Aspiring to return to pre-pandemic era public gatherings

Once in a while, we get so used to doing the things we do in life that we just go with the flow, doing more out of habit than passion.

We find ourselves drifting on the calm waters of life, comfortably anchored in tradition and the way things have always been done. During these rather gloomy times, we might be prone to wander and forget that there are real people in the world who buy the newspaper every week and look forward to reading everything this scribe has to say.

I was reminded of this truism this very week when I had the very great honor of speaking to 120 members of the Senior Fun Group of The United Methodist Church of Athens. Being surrounded by so many of my Methodist friends, as well as a few Baptists, Presbyterians and others who slipped through the side door was good for my soul.

John Wesley, the founder of Methodism, would have been pleased because he was always eager to inquire into the state of mind of a parishioner.

There was none of that trivial “How are you? I’m fine, how are you? How are you and your mom doing?” with Wesley. asked, “How are you with your soul? He was looking for two things: reflection and an honest answer.

After careful consideration, following my visit to the Senior Fun Club, I decided that it was right with my soul.

I thrive on being around people. I enjoy sharing my humor and beliefs with people who seem eager to hear me discuss said beliefs. What’s the point of being a storyteller if there’s no one to listen to your stories?

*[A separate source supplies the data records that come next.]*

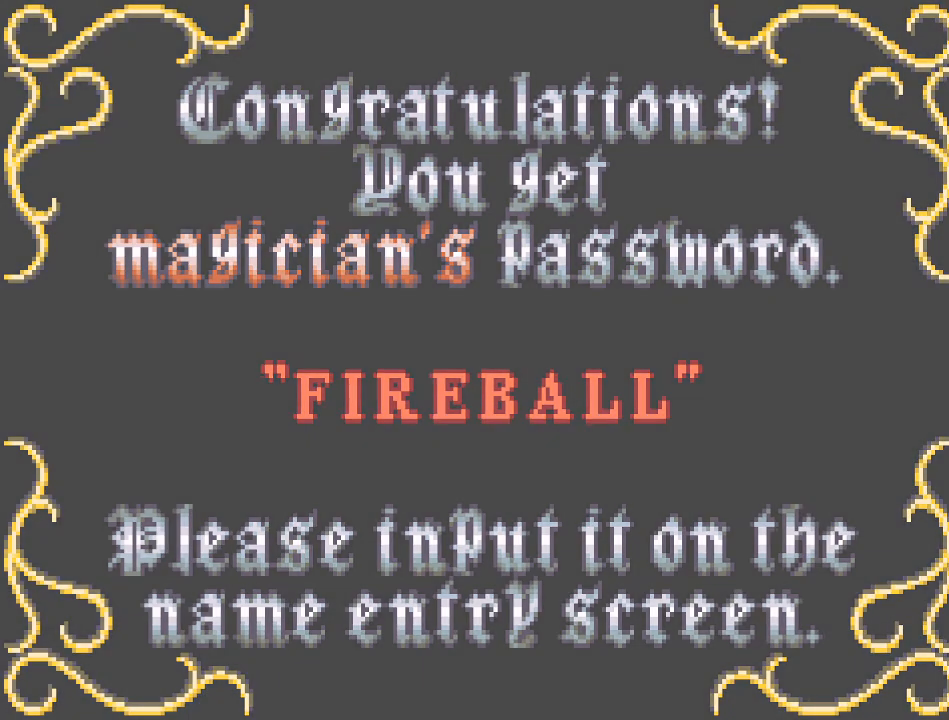
{"buttons": [], "events": []}
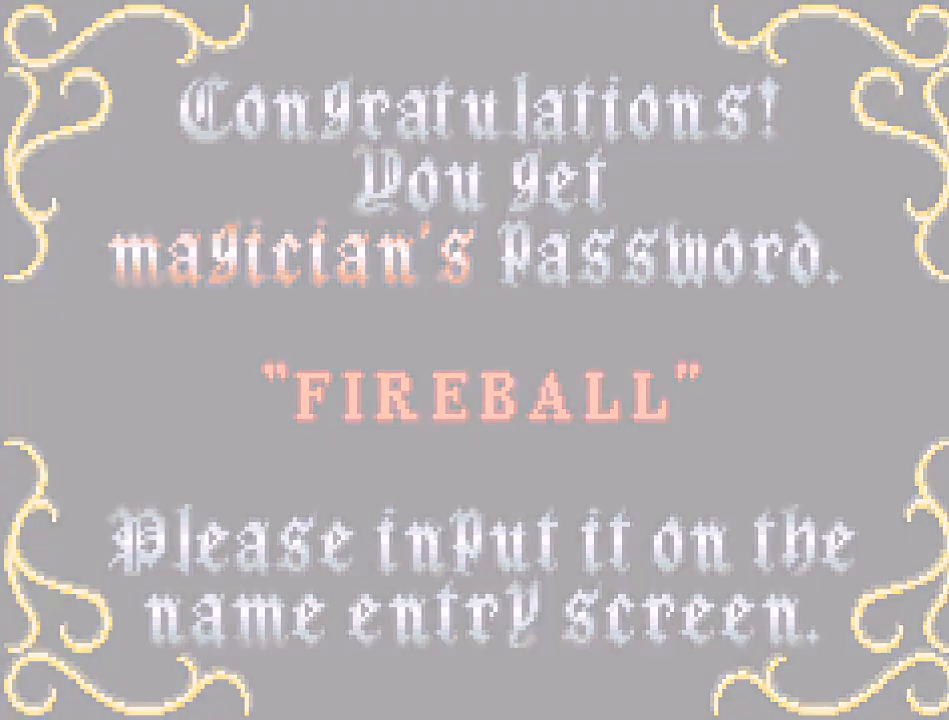
{"buttons": [], "events": []}
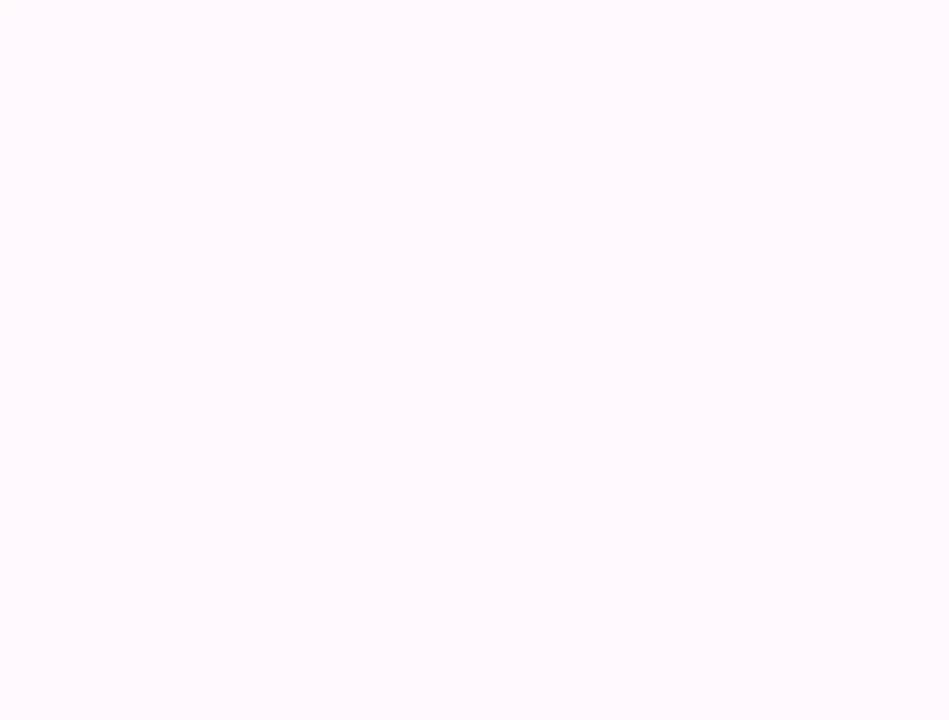
{"buttons": [], "events": []}
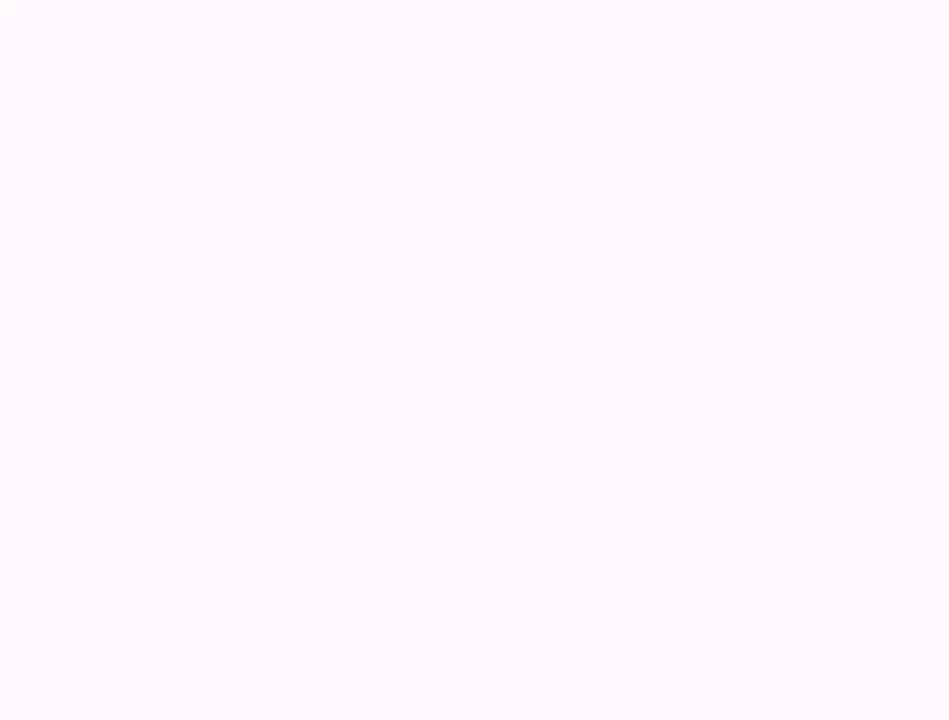
{"buttons": [], "events": []}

COVID kind of got me in. I used to make over 200 public appearances a year, making people laugh and think and sometimes cry. If I sold a book or three in the process, great. But I got great energy from being with these great people on a regular basis.

Two years ago, this part of my world started to stop spinning. Many churches have avoided meeting in person. Others had limited Sunday worship gatherings with acceptable social distancing and face masks and a moratorium on chanting or exhortation, as I understand it.

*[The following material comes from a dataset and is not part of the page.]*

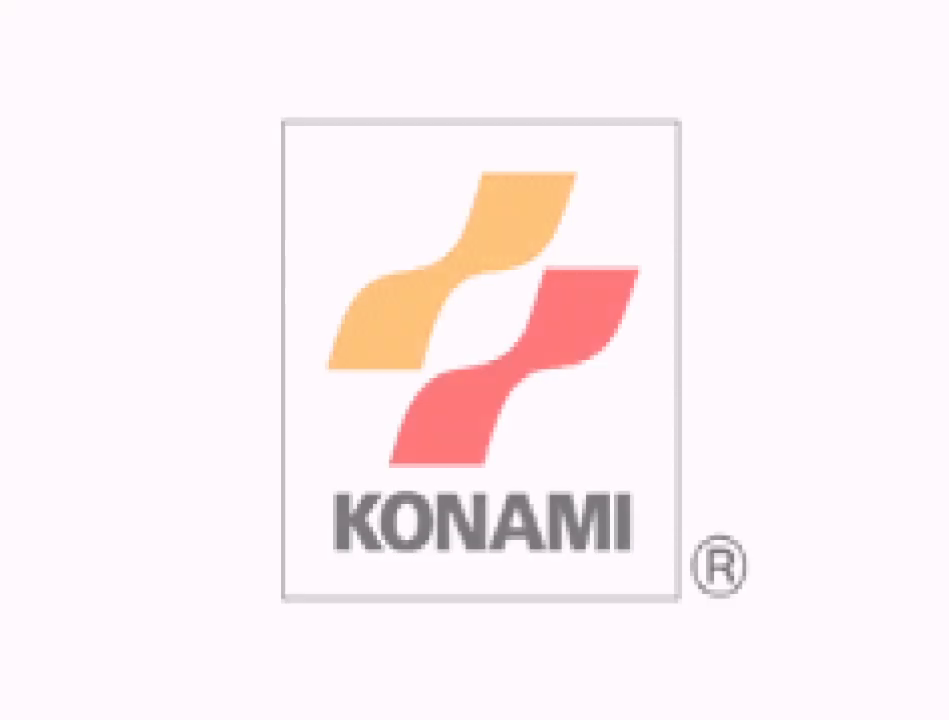
{"buttons": [], "events": []}
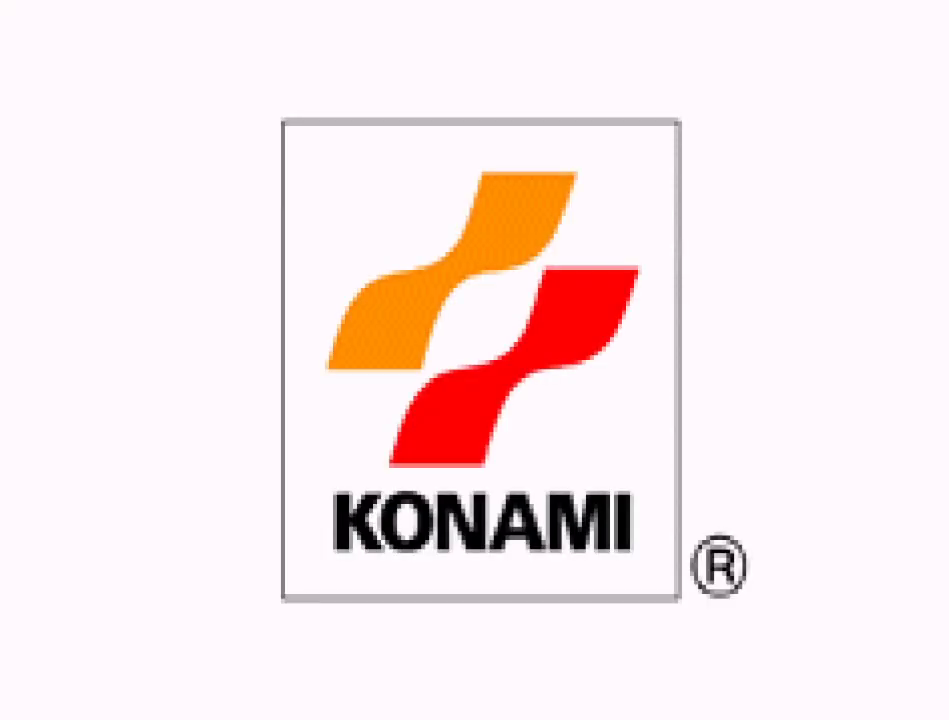
{"buttons": [], "events": []}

Senior groups, like the United Methodist Senior Fun Group, have been going on the mattresses for months (godfather movement reference – watch it) and people like me, who love to be with and entertain such gentle souls, were stuck at home telling stories to family members who had heard them all and had stopped believing the storyteller was cute or funny or special many moons ago.

So speaking in church on Thursday was invigorating for my soul and ticked off a lot of boxes that had been covered in cobwebs before my appearance.

I was able to reminisce about old friends and make new ones, while remembering that the old ones were pretty tough. One of the participants had recently been inducted into the US Coast Guard Hall of Fame. It is quite high cotton. He told me he got his start getting kicked out of Avondale Estates for stealing street signs. I need to be more to this story.

After a delicious meal, I was able to address the crowd and tell a few stories about growing up in Porterdale and co-existing with my three children and my lovely wife, Lisa. We even slipped a little scripture into our time together. Jeremiah 29—11. For I know the plans I have for you,” says the Lord, “plans to make you prosper and not harm you, plans to give you hope and a future”.

I exhibited my $60,000 light bulb and told the story that went with it. I answered a few questions, one of which kind of led to a discussion about when I was a member of the NCAA Streaking World Champion team at UGA in 1974.

Yes, I said it in one. church. His grace is enough for me. Luckily no one asked about Effie’s.

Finally, I sold a few books and left in time to make a doctor’s appointment in Conyers. I was only 10 minutes late.

It was a great afternoon. I hope those who invited me and who came to hear me enjoyed the ceremony as much as I did. It was a real tonic for my soul, and I hope it signals a return to normalcy and more opportunities to return to a pre-pandemic timeline.

Although his columns no longer appear in this publication, Darrell Huckaby fans can follow him at www.darrellhuckaby.net.